**What this task involves:**
Print the records below line for line without alteration, omitting the pictures.

**Working data:**
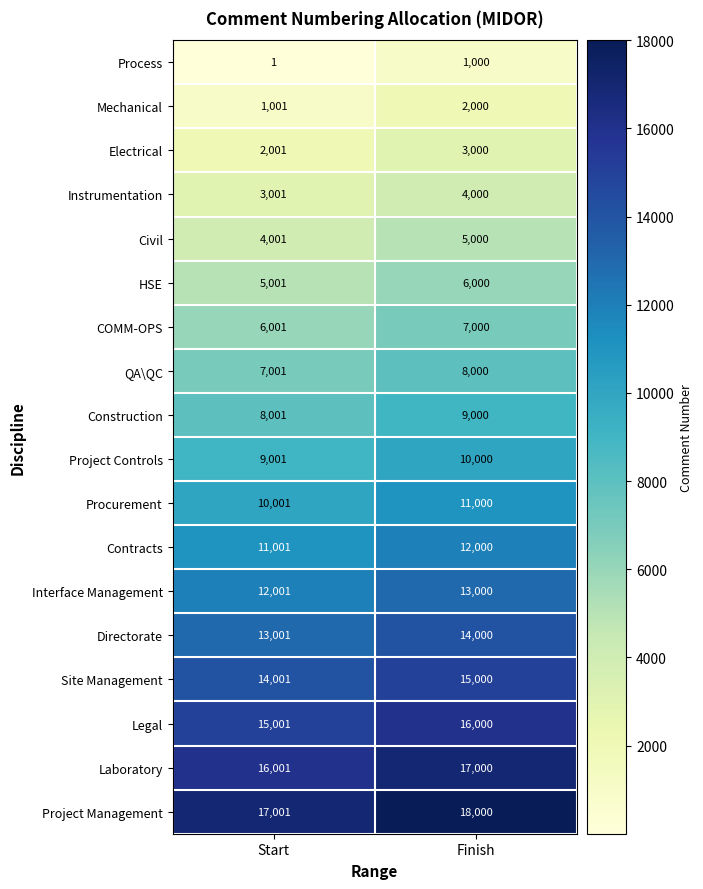

At which category is the sum across all series the highest?

Finish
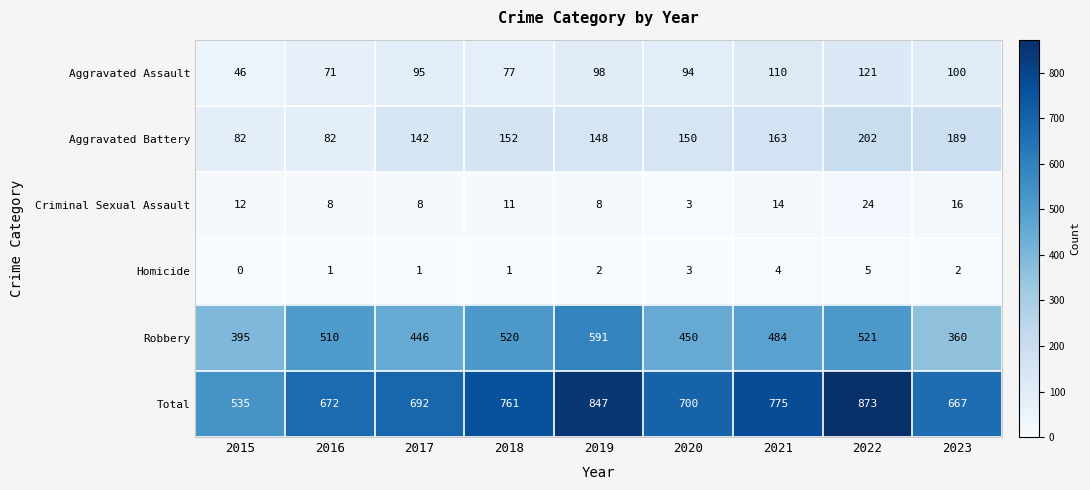

Count the number of data series in this chart.

6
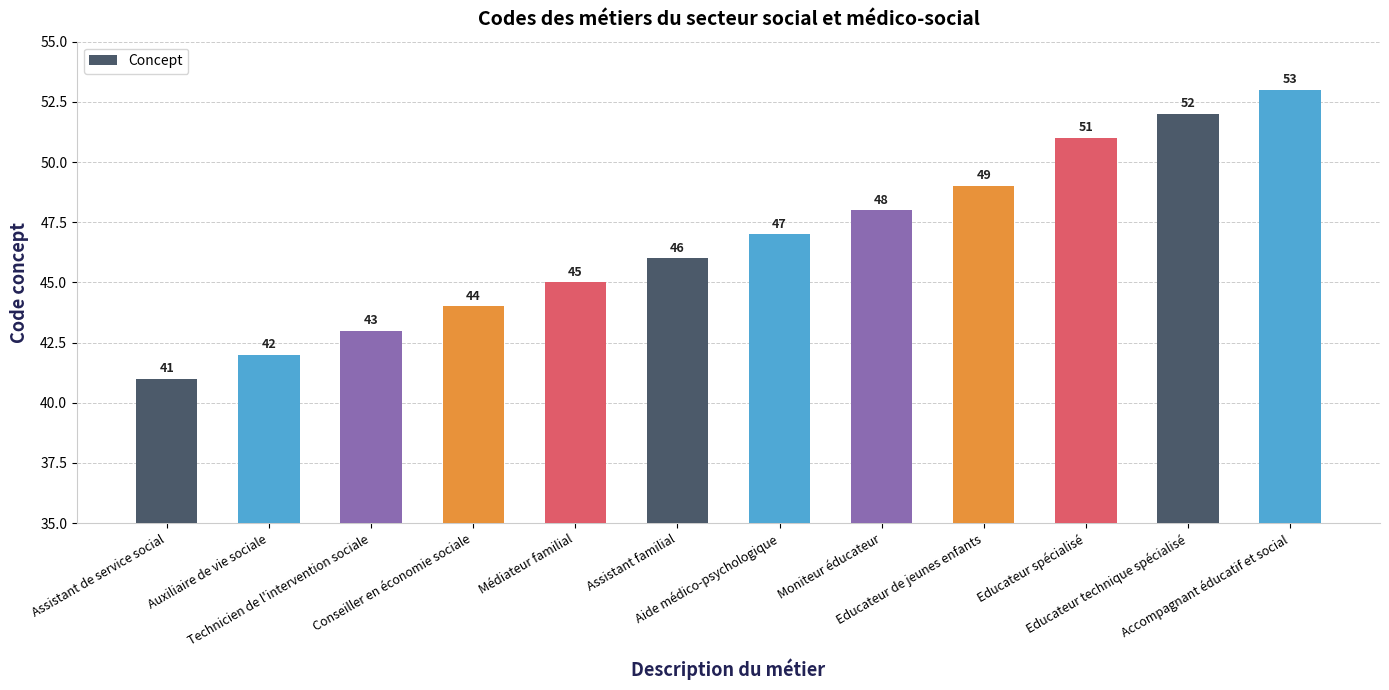

What is the difference between the maximum and second lowest values?

11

**Result:**
At which category is the sum across all series the highest?

Finish

Count the number of data series in this chart.

6

What is the difference between the maximum and second lowest values?

11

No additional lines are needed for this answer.